Q&R pour le tuteur IA

Q : Quels sont les signes du delirium tremens et pourquoi est-ce une urgence ? R : Le delirium tremens est une forme sévère de sevrage alcoolique survenant en général dans les 48 à 72 heures après l'arrêt chez un patient dépendant. Il associe : confusion mentale profonde, agitation psychomotrice intense, hallucinations (surtout visuelles et tactiles), et une activation neurovégétale majeure (fièvre, tachycardie, hypertension, sueurs abondantes). Il peut conduire à un décès par défaillance cardiovasculaire, hyperthermie, troubles hydro-électrolytiques ou complications respiratoires. La surveillance des constantes, de l'état de conscience et du score CIWA-Ar est indispensable pour le dépister précocement.

Q : Quelle est la différence entre dépendance physique et dépendance psychologique ? R : La dépendance physique correspond à une adaptation neurobiologique : l'organisme s'est habitué à la substance (tolérance) et présente un syndrome de sevrage à l'arrêt (tremblements, sueurs, crises).
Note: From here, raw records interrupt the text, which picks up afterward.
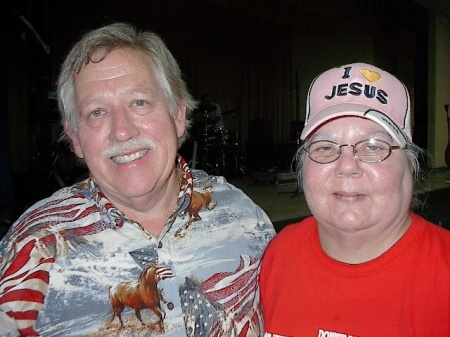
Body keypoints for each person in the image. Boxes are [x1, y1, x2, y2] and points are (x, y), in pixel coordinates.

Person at [0, 23, 275, 336]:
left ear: (178, 116)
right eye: (96, 112)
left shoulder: (246, 220)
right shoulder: (35, 246)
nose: (122, 130)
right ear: (74, 137)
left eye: (139, 103)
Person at [260, 62, 450, 336]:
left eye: (373, 147)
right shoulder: (278, 256)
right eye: (325, 147)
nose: (346, 166)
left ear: (410, 166)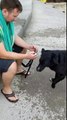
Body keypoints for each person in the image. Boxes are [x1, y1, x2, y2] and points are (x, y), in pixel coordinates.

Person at [0, 0, 37, 103]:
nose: (15, 19)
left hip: (2, 49)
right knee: (11, 66)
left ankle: (18, 69)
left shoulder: (6, 21)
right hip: (1, 52)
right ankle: (6, 89)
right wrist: (26, 56)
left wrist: (28, 46)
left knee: (23, 47)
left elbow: (14, 37)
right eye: (14, 16)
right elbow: (3, 54)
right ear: (5, 11)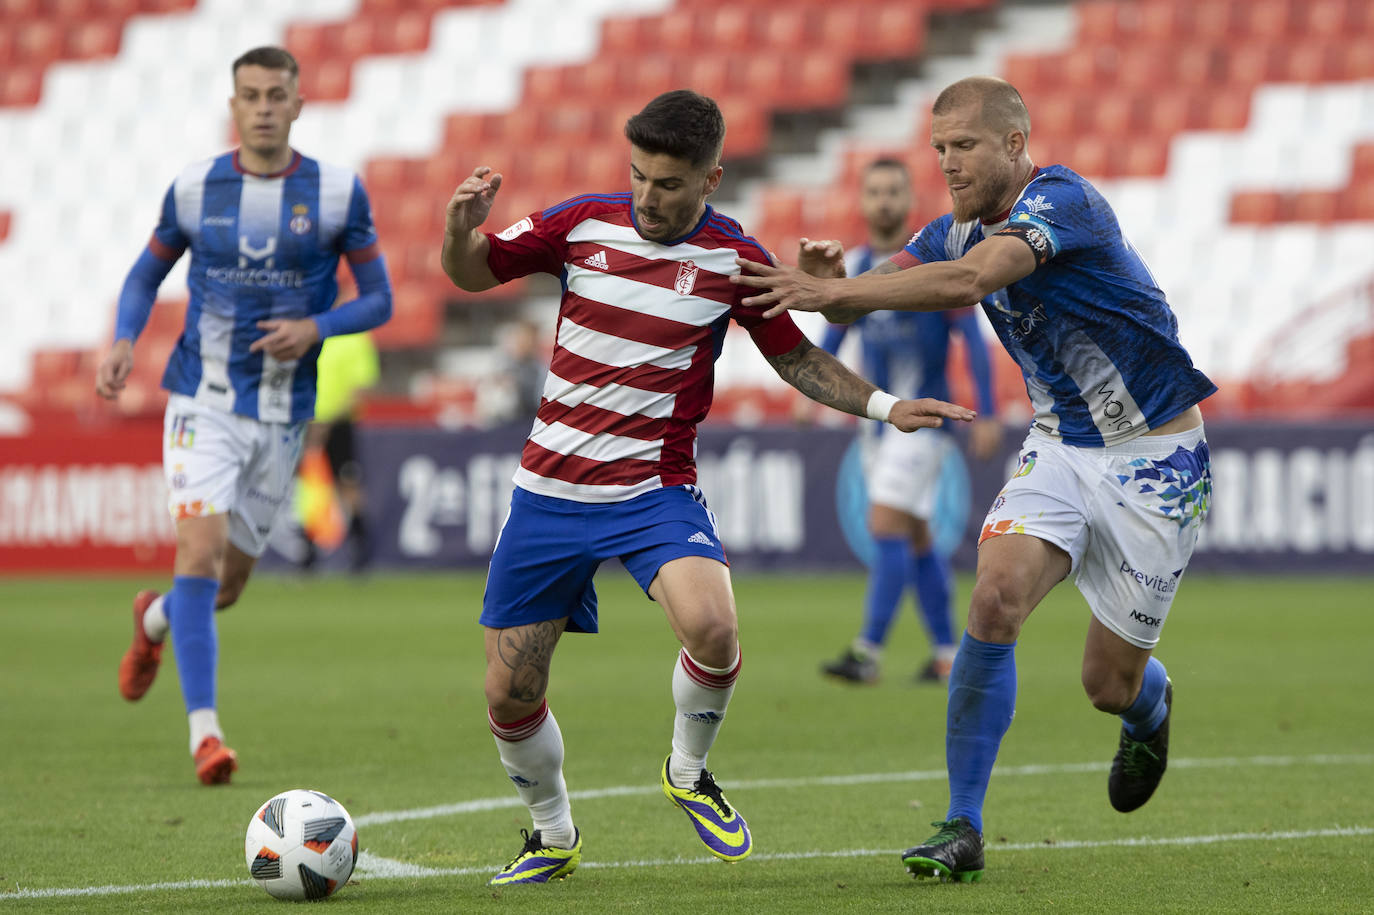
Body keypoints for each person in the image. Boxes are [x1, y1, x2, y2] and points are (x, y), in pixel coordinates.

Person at [439, 89, 976, 886]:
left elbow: (797, 358)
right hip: (548, 492)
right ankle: (553, 833)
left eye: (668, 183)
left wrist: (886, 406)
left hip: (653, 489)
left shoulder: (733, 261)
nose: (648, 197)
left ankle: (687, 771)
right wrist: (459, 228)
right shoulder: (581, 223)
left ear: (711, 178)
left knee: (715, 629)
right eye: (639, 177)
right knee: (511, 691)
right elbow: (472, 272)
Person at [732, 76, 1215, 883]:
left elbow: (971, 281)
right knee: (992, 599)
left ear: (1016, 146)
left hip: (1157, 459)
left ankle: (1150, 706)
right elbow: (867, 297)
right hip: (1063, 445)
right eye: (940, 149)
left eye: (965, 146)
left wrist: (840, 290)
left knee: (1106, 682)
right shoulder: (953, 227)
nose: (949, 164)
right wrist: (833, 284)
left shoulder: (1063, 202)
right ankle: (964, 824)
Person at [95, 46, 392, 785]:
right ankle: (207, 736)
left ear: (297, 104)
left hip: (284, 415)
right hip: (203, 399)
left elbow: (379, 298)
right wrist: (124, 341)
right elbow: (144, 274)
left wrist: (317, 328)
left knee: (222, 587)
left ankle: (153, 620)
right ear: (234, 105)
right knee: (195, 555)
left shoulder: (336, 193)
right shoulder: (196, 189)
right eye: (250, 95)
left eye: (275, 95)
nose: (262, 107)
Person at [808, 158, 1003, 687]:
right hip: (877, 427)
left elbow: (974, 340)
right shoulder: (863, 268)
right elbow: (834, 330)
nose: (884, 201)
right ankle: (948, 655)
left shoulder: (932, 263)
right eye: (875, 191)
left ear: (908, 197)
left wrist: (986, 410)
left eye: (894, 190)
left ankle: (867, 652)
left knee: (885, 524)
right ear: (864, 201)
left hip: (925, 422)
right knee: (916, 537)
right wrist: (812, 390)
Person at [302, 330, 381, 572]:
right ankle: (308, 549)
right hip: (308, 422)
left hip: (338, 424)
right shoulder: (311, 333)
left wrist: (328, 422)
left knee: (347, 483)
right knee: (310, 484)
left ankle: (359, 548)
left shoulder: (354, 338)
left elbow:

La dépendance psychologique se manifeste par un craving intense, un sentiment de besoin impérieux de la substance pour se sentir bien ou pour fonctionner, même en l'absence de dépendance physique constituée. Les deux peuvent coexister mais certaines substances (cannabis, cocaïne) créent surtout une dépendance psychologique sans syndrome de sevrage physique majeur.

Q : Comment l'IDE peut-il aborder la consommation d'alcool avec un patient sans le mettre sur la défensive ? R : L'IDE utilise les principes de l'entretien motivationnel : il adopte un ton neutre et non culpabilisant, pose des questions ouvertes (« Comment vous entendez-vous avec l'alcool ces derniers temps ? »), explore le vécu du patient, valorise ses ressources et son ambivalence. Il évite les injonctions directes (« il faut arrêter ») et le jugement moral. L'objectif est que le patient puisse parler librement de sa consommation, ce qui est un pré-requis à toute aide.

Q : Pourquoi ne faut-il pas arrêter brutalement les benzodiazépines chez un patient qui en prend depuis longtemps ? R : L'arrêt brutal des benzodiazépines chez un sujet dépendant provoque un syndrome de sevrage de type GABAergique, similaire au sevrage alcoolique : anxiété rebond intense, insomnie, tremblements, et dans les formes sévères des crises d'épilepsie pouvant être mortelles. Le sevrage doit toujours être progressif, sous supervision médicale, avec diminution des doses par paliers sur plusieurs semaines ou mois.